Harry eyed it sharply.
“Where’s the howl?”
“On the inside. Don’t you see, Harry?”
“That? That isn’t a howl. It hasn’t any ’ead, Weezy.”
“Why, yes, it has, Harry. I think it has a good head, a very good head indeed.”
What did Harry mean by finding fault with her lovely shell? For a moment Weezy was too vexed to remember that he was her company.
By this time the others had passed beyond the ledge which shut off the beach from the rocky cove, and Harry and Weezy were alone on the sandy shore. Before them was the ocean, behind them the high bluff, climbed by a wooden stairway. Near the foot of this stairway stood the wharf where the children had just been fishing.
Weezy looked back at the wharf regretfully. She wished that she had stayed there, instead of walking on the tiresome beach with a little boy only six years old,—a tiny boy that didn’t like her owl shells!

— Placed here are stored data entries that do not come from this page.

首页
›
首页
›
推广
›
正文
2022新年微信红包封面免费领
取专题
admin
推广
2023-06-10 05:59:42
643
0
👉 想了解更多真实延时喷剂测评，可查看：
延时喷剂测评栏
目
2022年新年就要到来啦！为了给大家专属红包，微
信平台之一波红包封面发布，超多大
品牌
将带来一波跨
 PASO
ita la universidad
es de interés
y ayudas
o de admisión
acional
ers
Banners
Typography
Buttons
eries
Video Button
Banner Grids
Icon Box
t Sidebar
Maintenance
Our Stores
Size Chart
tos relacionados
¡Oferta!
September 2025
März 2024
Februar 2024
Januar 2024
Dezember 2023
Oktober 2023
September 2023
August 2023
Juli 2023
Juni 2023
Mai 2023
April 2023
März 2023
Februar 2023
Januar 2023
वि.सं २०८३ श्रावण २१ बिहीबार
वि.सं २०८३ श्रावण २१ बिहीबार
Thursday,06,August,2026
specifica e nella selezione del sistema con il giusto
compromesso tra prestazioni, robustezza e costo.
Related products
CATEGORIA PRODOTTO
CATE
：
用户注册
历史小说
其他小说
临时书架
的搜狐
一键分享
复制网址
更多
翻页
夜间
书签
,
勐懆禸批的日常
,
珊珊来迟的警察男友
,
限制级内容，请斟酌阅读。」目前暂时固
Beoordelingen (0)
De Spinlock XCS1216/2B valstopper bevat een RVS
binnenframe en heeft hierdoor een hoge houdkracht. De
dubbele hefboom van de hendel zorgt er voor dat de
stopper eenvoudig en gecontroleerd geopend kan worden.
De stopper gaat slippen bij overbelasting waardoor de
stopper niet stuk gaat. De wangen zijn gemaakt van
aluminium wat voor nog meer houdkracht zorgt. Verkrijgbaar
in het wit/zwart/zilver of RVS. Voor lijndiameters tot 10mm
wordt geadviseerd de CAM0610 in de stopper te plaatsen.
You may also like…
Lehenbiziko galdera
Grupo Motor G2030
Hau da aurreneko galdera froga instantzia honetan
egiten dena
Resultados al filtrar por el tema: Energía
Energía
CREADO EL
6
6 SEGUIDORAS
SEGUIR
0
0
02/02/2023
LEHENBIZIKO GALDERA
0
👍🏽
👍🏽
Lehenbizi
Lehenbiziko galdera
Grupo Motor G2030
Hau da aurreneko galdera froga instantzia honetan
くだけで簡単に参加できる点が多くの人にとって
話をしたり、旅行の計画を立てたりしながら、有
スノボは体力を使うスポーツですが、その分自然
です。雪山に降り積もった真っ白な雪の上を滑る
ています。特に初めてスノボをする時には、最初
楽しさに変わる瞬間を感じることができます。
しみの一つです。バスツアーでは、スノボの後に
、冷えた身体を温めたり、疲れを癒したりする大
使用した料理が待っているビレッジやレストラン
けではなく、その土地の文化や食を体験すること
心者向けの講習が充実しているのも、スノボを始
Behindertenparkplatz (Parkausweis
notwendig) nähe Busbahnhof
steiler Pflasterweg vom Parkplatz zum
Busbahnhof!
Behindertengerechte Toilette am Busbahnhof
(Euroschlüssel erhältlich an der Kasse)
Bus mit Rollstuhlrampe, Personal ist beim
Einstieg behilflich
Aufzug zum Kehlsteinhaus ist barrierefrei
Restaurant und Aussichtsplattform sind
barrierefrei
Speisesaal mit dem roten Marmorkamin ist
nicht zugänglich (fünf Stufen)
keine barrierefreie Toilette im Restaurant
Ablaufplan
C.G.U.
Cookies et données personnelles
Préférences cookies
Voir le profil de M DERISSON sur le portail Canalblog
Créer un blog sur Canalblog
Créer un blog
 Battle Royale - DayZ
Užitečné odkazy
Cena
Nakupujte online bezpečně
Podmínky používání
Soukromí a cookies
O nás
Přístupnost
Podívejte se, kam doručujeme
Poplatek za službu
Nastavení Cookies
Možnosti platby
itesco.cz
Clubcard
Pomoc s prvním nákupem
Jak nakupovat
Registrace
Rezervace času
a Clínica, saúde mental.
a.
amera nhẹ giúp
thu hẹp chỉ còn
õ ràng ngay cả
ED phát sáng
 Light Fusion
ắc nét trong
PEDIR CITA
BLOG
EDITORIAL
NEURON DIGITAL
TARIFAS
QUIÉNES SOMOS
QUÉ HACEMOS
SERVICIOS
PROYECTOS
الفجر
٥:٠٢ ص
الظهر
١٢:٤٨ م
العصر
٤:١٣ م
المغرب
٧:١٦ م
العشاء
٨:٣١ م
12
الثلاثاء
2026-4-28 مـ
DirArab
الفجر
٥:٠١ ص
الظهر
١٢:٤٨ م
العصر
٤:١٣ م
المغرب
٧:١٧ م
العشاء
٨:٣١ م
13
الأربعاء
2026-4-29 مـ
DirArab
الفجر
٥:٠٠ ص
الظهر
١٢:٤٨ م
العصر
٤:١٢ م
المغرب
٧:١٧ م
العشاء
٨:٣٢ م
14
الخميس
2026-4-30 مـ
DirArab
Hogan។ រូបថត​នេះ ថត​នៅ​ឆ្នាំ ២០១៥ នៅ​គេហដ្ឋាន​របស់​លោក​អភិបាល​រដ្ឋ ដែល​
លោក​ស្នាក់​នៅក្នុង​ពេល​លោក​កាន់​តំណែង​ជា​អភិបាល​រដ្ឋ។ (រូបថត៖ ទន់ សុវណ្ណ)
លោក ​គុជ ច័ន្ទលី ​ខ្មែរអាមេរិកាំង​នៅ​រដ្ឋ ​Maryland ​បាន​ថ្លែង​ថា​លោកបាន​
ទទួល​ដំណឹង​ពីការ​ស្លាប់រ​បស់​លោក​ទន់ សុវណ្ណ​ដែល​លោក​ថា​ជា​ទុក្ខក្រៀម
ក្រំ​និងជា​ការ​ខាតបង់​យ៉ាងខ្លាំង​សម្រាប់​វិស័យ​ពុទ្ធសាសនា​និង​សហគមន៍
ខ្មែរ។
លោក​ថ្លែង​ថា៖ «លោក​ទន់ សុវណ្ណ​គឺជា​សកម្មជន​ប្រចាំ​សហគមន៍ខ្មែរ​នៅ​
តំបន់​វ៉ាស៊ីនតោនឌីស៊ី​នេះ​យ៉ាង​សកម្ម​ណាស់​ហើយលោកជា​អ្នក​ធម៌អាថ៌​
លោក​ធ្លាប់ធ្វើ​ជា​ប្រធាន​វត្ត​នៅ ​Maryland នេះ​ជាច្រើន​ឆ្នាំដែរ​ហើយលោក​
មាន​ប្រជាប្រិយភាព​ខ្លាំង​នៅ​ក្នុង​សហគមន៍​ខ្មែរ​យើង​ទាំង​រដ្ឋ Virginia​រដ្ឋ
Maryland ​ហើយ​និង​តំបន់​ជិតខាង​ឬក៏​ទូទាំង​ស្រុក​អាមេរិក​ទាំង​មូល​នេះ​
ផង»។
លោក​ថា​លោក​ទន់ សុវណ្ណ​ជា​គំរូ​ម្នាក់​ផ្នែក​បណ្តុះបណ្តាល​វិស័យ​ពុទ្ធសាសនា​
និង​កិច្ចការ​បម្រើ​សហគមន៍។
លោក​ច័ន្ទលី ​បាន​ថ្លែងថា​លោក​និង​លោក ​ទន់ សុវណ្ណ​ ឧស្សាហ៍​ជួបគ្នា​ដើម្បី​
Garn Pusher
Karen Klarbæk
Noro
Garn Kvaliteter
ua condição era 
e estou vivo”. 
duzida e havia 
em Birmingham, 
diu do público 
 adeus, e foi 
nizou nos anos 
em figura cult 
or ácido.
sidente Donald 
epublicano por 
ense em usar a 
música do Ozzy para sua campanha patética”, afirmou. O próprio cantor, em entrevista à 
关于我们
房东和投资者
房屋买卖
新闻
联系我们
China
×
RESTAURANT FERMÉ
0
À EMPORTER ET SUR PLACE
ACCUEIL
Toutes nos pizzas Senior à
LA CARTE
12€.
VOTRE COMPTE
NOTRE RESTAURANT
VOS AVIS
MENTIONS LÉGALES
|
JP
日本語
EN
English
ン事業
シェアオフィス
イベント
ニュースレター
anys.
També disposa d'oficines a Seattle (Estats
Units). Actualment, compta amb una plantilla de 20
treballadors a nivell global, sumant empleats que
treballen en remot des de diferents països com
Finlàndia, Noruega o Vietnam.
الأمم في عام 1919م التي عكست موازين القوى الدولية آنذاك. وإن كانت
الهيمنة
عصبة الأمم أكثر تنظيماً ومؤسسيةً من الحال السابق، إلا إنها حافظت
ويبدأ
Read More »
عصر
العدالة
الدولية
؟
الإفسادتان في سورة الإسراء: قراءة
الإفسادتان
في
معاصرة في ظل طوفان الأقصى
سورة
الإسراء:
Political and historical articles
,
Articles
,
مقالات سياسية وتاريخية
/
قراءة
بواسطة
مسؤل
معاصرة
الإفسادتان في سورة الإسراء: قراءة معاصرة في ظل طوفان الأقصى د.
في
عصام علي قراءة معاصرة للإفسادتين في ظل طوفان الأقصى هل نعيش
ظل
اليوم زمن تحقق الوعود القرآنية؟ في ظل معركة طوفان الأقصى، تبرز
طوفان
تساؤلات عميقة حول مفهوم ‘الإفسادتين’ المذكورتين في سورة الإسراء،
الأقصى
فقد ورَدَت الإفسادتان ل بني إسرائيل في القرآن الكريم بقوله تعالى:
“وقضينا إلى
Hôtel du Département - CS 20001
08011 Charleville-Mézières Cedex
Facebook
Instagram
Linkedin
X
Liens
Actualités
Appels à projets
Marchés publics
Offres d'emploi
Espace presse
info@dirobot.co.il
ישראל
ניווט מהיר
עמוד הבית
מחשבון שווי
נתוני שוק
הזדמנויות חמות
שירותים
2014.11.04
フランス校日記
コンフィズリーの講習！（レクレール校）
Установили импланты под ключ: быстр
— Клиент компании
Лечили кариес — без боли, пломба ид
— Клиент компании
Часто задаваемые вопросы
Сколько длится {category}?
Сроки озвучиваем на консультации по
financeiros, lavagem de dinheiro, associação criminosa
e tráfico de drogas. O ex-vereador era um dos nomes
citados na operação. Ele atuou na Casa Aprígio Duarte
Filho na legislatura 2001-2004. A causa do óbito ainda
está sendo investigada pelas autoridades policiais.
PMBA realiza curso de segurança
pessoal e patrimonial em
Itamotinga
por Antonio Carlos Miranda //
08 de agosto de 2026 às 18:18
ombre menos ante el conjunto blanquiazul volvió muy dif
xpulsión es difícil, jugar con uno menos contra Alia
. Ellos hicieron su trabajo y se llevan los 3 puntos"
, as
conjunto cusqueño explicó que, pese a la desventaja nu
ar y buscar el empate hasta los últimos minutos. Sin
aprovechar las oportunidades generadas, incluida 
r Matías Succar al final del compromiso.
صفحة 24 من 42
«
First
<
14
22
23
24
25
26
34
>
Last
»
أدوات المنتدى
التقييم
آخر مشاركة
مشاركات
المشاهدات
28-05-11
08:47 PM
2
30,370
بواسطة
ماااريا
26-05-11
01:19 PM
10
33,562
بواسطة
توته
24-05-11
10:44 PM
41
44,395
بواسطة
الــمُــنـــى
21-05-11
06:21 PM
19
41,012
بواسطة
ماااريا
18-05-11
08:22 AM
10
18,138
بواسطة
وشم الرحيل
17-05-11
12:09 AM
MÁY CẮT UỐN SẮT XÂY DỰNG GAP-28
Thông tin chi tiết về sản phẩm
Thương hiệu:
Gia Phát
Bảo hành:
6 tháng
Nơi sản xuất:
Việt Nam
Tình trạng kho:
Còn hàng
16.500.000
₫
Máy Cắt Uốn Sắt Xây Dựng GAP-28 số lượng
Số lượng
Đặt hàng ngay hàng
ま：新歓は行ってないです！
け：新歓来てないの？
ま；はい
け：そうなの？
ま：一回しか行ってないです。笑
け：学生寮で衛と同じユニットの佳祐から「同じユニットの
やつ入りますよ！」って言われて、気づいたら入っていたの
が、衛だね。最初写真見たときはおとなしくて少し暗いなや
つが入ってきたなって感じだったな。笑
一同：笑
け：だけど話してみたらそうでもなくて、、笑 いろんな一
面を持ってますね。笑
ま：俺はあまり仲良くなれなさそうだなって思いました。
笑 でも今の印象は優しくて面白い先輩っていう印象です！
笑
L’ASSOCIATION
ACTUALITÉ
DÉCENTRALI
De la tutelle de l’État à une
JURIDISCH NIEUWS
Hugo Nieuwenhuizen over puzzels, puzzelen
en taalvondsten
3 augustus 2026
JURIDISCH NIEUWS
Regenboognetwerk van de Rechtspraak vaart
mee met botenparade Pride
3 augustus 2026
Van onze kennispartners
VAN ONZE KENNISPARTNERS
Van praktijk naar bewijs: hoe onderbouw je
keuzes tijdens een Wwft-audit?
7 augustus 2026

Why shouldn’t she go back now to the wharf? Nobody had said she mustn’t; and if she should go that minute nobody could say it, because there was nobody to see her. She would catch a big herring all her own self, that she would, and make everybody stare.
Weezy’s eyes sparkled like the waves in the sunlight, her cheeks glowed like the beach pea-blossoms at her feet.